§ **Görev tanımı**: Aşağıdaki, marka hakkının tükenmesini ele alan metni son cümlesinden itibaren sürdürün.

§ **Metin bölümü**:
=======

2.2- TÜKENME KAVRAMININ UNSURLARI ve ÇEŞİTLERİ

Tükenme ilkesinin temel unsuru, marka hakkı sahibinin markalı malları piyasaya rızası ile sürmesidir. Bu piyasaya sürme halinin akabinde marka hakkı sahibi, malın pazarlanmasına, fiyatına hiçbir şekilde müdahale edemeyecektir. (REKABET KURUMU: Perşembe Konferansları, Ankara Kasım 2001, Mayıs 2002/Haziran 2002, Ekim 2002 Kasım2002, s.112) Burada sözkonusu olan unsur “mal” kavramı olduğu için dijital ortamda cereyan eden teslimatlar hakkın tükenmesinin kapsamında yer almayacaktır. İlk kez satılma ifadesi daha ziyade Amerika Birleşik Devletleri tarafından kabul edilen terimdir. Zira ABD’de Telif Hakları Kanunu ilk satıştan bahsetmektedir. Avrupa uygulamasında durum farklıdır. Burada piyasaya sürme halinden bahsedilir.  Piyasaya sürülme unsurunun hemen arkasından aydınlatılması gereken husus marka hakkı sahibinin kontrol edememe yetkisinin yer olarak ifadesinin ne şekilde ortaya konulacağıdır, ki bu noktadan hareketle tükenme kavramının üç çeşidi karşımıza çıkmaktadır. Şöyle ki; (REKABET KURUMU, Perşembe Konferansları s.113)

=======

§ **Sağlanan öğeler**:
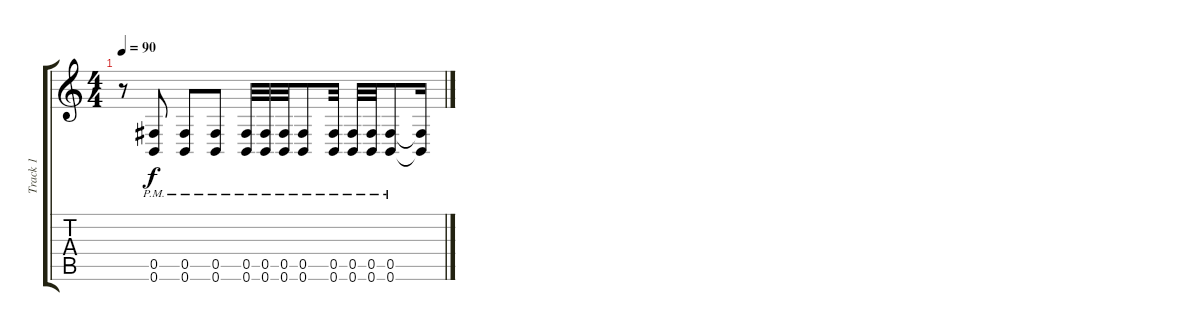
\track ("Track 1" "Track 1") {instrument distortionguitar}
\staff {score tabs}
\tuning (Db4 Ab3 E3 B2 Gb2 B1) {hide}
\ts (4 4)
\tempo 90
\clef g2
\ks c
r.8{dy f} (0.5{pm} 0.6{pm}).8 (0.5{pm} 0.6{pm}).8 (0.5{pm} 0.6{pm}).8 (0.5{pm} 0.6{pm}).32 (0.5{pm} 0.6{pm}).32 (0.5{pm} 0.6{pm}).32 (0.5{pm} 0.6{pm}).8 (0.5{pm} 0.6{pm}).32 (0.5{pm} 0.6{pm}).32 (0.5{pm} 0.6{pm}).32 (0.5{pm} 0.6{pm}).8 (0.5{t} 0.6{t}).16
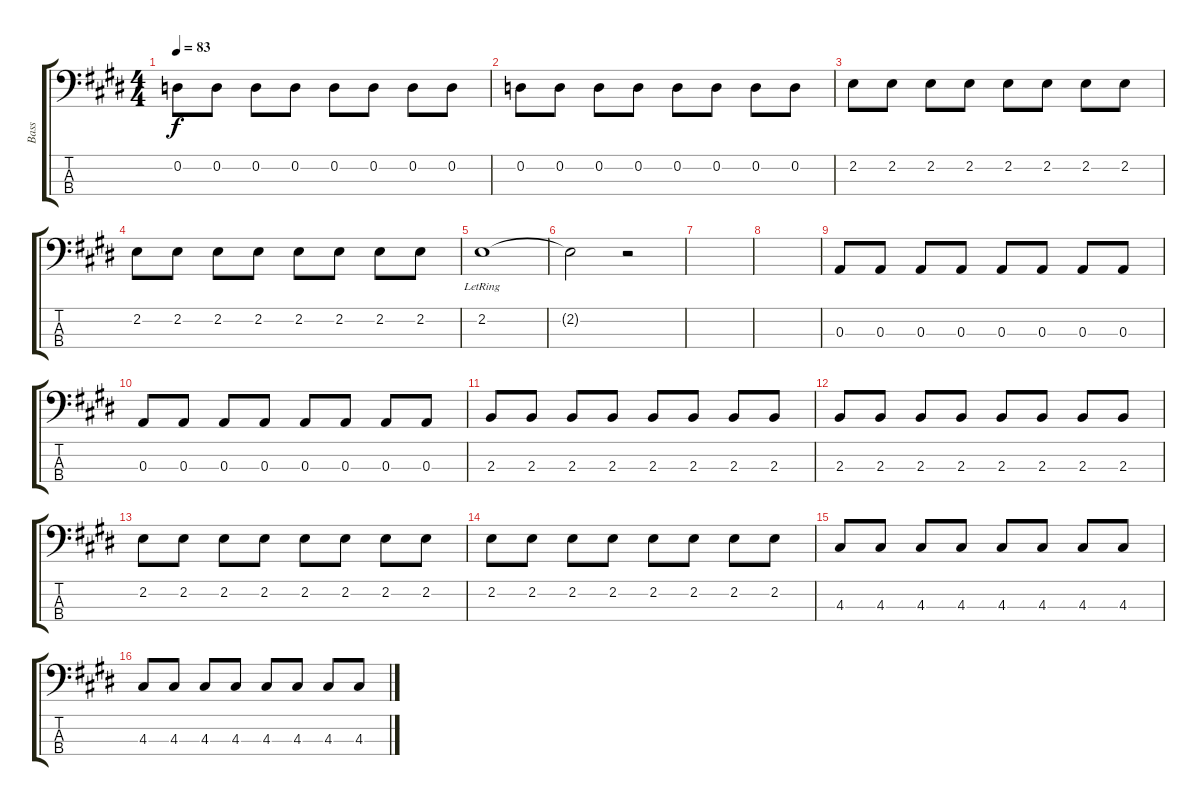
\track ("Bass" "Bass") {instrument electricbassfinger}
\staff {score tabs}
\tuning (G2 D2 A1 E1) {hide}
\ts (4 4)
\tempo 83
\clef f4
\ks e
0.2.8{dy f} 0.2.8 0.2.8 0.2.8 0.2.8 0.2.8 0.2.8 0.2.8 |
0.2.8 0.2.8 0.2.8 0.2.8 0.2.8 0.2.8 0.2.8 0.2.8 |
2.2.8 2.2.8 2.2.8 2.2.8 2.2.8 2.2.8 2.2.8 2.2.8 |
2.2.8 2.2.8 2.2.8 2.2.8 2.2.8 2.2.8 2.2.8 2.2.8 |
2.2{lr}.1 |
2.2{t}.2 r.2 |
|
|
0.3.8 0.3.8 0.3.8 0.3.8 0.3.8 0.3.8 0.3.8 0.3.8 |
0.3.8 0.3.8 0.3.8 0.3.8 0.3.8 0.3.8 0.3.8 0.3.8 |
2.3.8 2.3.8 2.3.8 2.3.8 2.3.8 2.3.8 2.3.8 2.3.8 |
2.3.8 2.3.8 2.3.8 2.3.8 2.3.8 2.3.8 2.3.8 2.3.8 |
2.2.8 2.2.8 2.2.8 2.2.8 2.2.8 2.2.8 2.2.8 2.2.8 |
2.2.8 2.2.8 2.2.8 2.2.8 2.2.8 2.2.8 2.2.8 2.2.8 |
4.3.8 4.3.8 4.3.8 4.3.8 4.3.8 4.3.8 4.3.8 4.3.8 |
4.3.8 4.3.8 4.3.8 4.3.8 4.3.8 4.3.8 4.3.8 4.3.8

=======

§ **Aşağıdaki çıktı**:
2.2.1- ÜLKESEL NİTELİKLİ TÜKENME

Marka hakkı sahibi, yukarıda izah etme gayreti içerisinde olduğumuz şekilde kendi hür iradesiyle malı kendi ülkesinde piyasaya sürdüğünde, markanın kendisine sağladığı mutlak yetkileri o malı kullanarak ülke sınırları içinde işlem tesis edenlere karşı ileri süremeyecektir. Bir ülkede, ülkesellik prensibi kabul edilmişse, uluslararası tükenme de sözkonusu olamaz. Bu şekilde ülkesellik prensibinin benimsenmesi, mevzu bahis olan ülkenin mevzuatında açıkca yazılabilir. Örneğin, Sınai hak mevzuatımızda bu hal “Türkiye’de” şeklinde ifade edilmiştir.

2.2.2- BÖLGESEL NİTELİKLİ TÜKENME

Bölgesel nitelikli tükenme çeşidi Avrupa Topluluğu Uygulamaları neticesinde ortaya çıkmıştır. Bir başka ifadeyle, Avrupa ekonomik bölgesi dahilindeki tükenme bu şekilde ifade edilmektedir. Bölgesel nitelikli tükenmede bölgenin sınırları dahilinde olan herhangi bir ülkede markalı malın piyasaya sürülmesi neticesinde, o mallar için marka hakkı o bölge dahilindeki bütün ülkeler açısından tükenir. Avrupa Topluluğu bugün kendi içerisinde bu tükenme halini benimsemiştir. Aşağıda mahkeme kararları ışığında bu hususu ayrıntılı olarak ele  alacağız.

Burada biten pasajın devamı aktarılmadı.